- Route 286 highlighted in red

Route information
- Maintained by MassDOT and NHDOT
- Length: 3.7 mi (6.0 km) Massachusetts: 1.40 mi (2.25km); New Hampshire: 2.356 mi (3.792 km);

Major junctions
- West end: I-95 in Salisbury, MA
- US 1 in Salisbury, MA
- East end: NH 1A in Seabrook, NH

Location
- Country: United States
- States: Massachusetts, New Hampshire
- Counties: MA: Essex, NH: Rockingham

Highway system
- Massachusetts State Highway System; Interstate; US; State;
- New Hampshire Highway System; Interstate; US; State; Turnpikes;
| ← Route 240 | Route 286 | → I-290 |
| ← NH 236 | NH 286 | → I-293 |
| ← I-86 | Route 86 | → Route 88 |
| ← NH 85 | NH 86 | → NH 87 |

= Route 286 (Massachusetts–New Hampshire) =

Highway in Massachusetts and New Hampshire

Route 286 is a 3.7 mi east-west state highway in Salisbury, Massachusetts and Seabrook, New Hampshire. The route was previously known as Route 86 and was renumbered to avoid a numerical conflict with the designation of a freeway as Interstate 86 in the 1970s. Route 286 is the highest numbered New Hampshire state highway.

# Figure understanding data
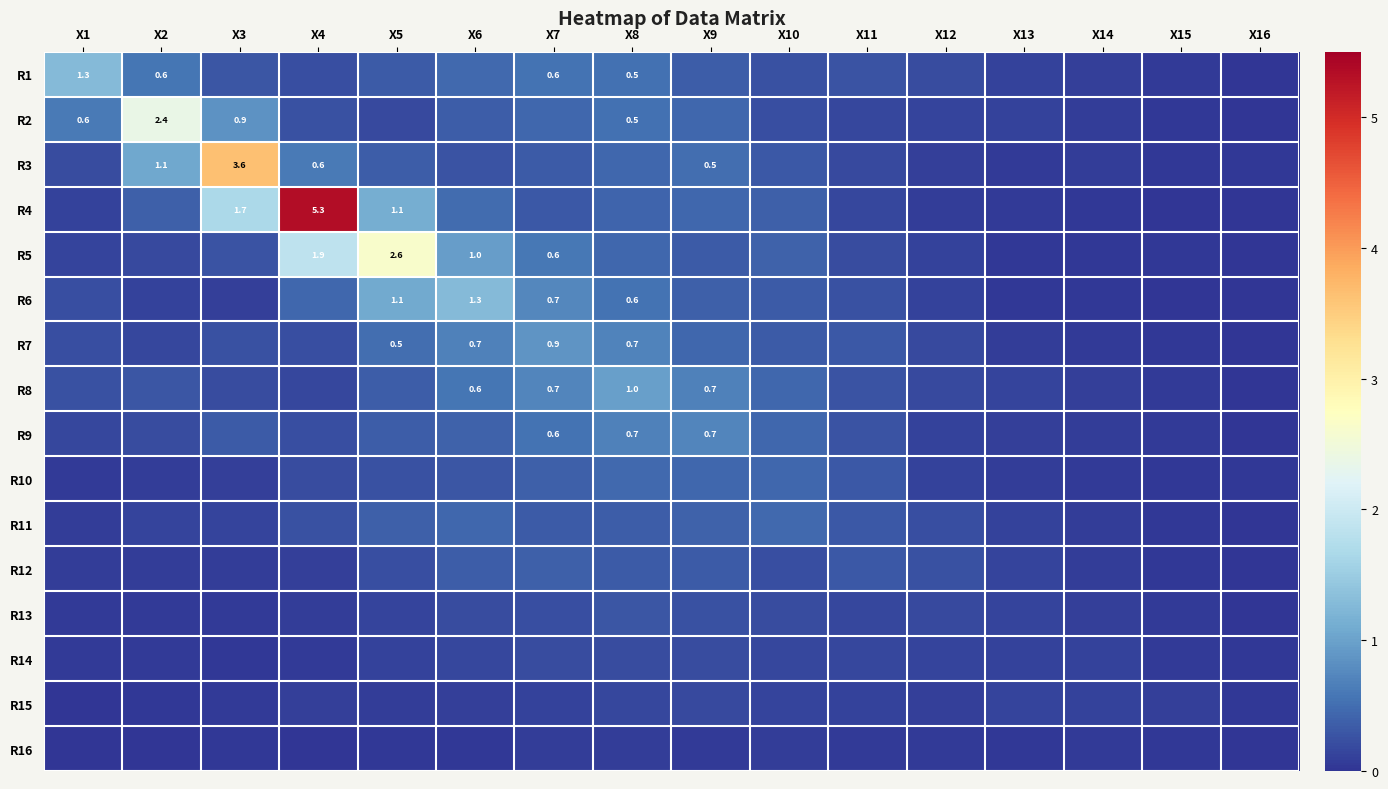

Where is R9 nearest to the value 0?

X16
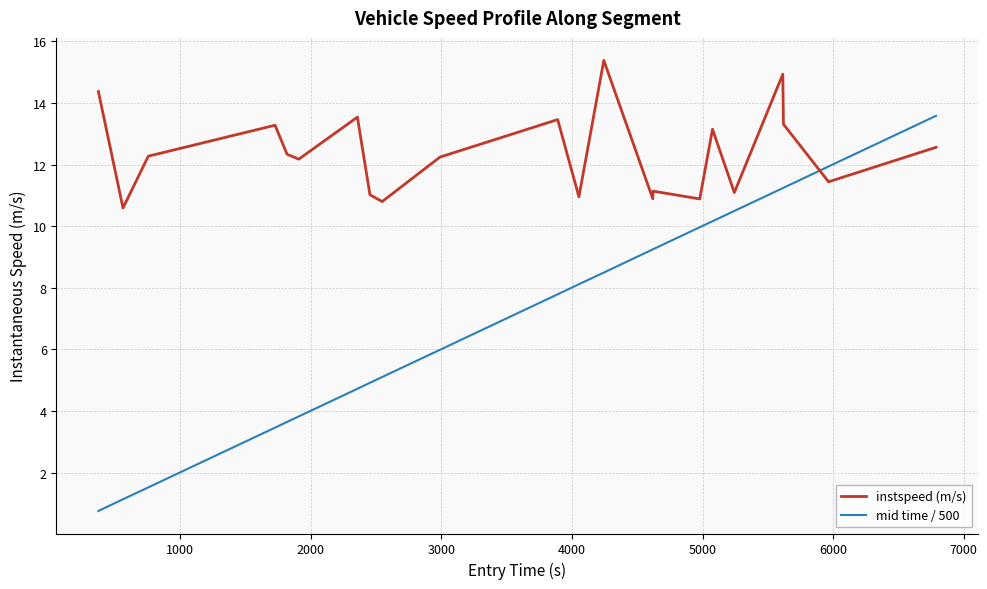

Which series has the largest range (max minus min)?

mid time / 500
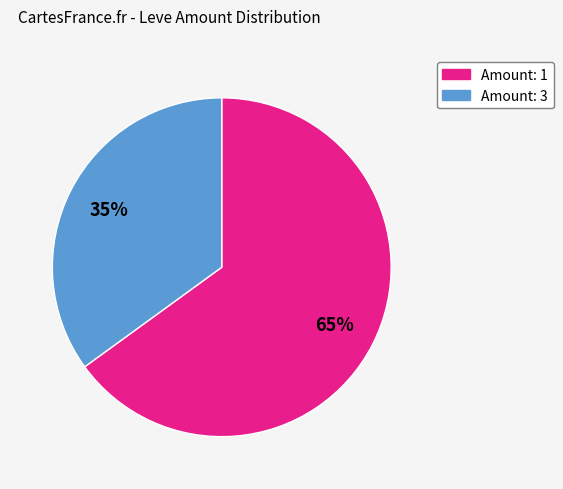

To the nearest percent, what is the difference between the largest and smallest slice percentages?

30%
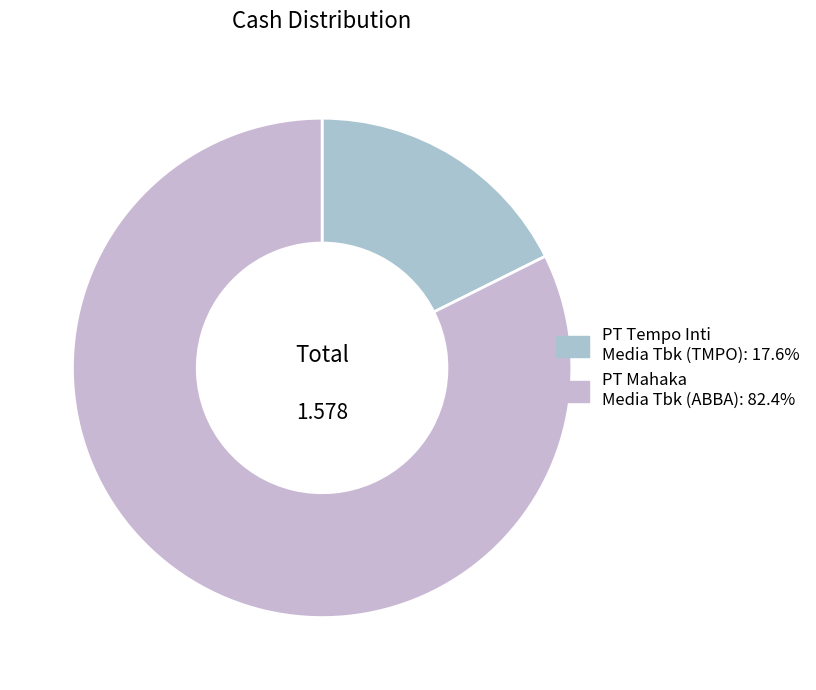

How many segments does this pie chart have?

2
--
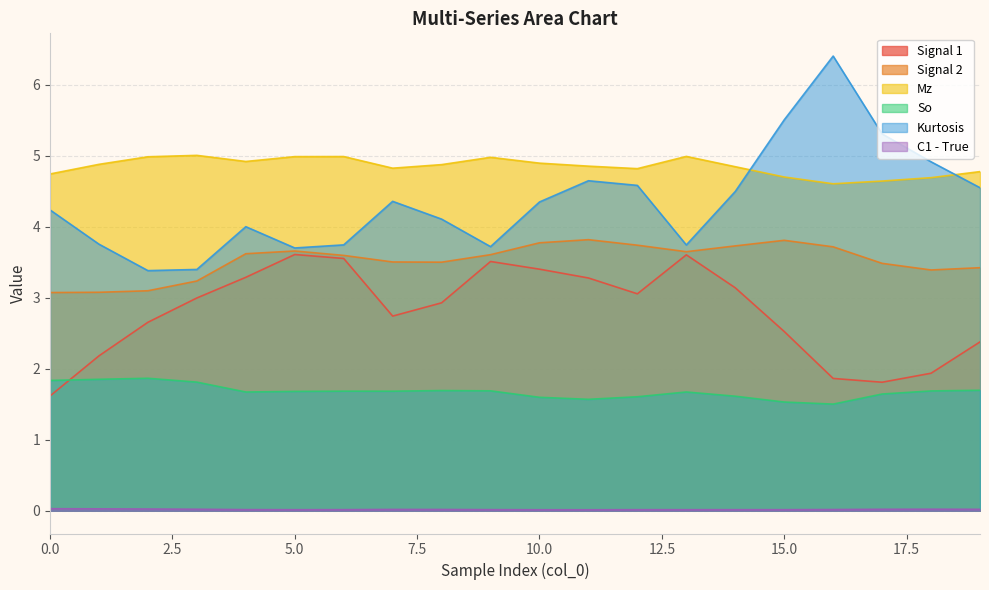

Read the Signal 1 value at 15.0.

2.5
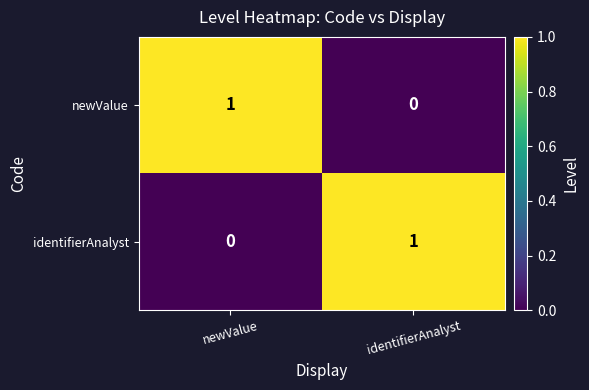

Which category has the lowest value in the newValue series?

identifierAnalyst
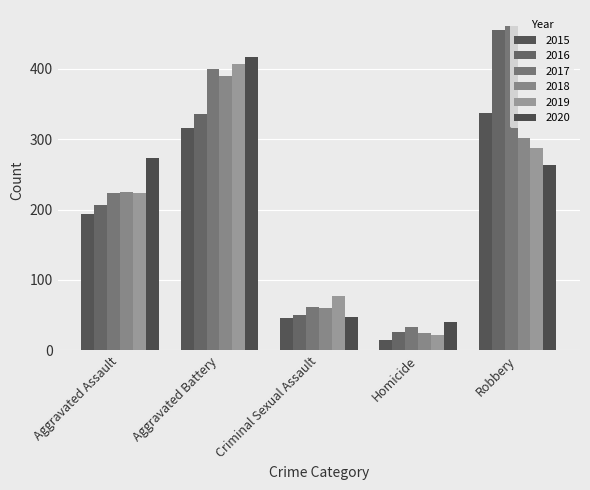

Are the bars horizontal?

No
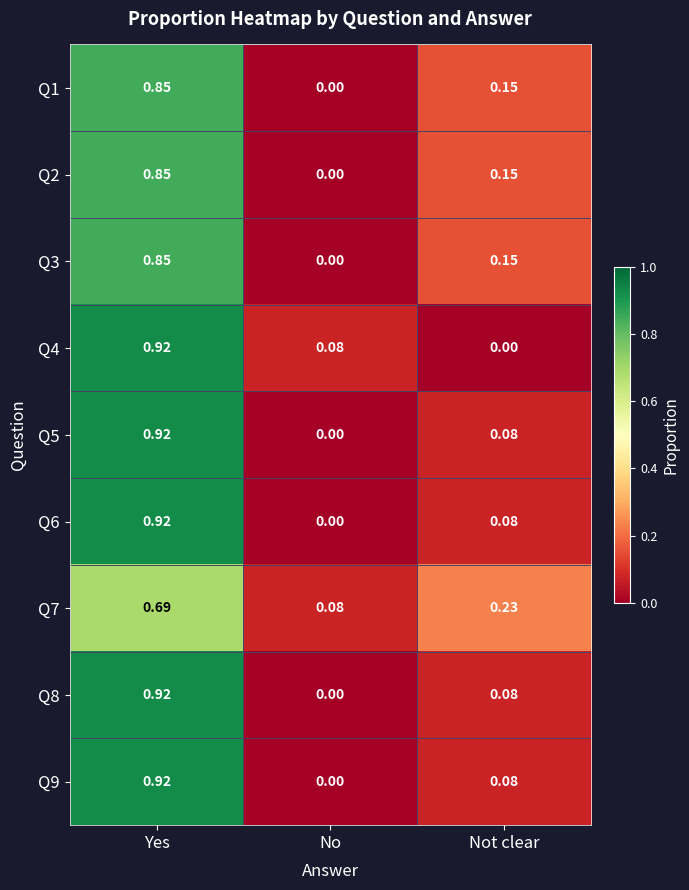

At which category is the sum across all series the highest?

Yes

# Exercise description
List every major junction given for the route in the Route 286 highway text, with the location shown for each.

# Solved exercise
- I-95 in Salisbury, MA (west end)
- US 1 in Salisbury, MA
- NH 1A in Seabrook, NH (east end)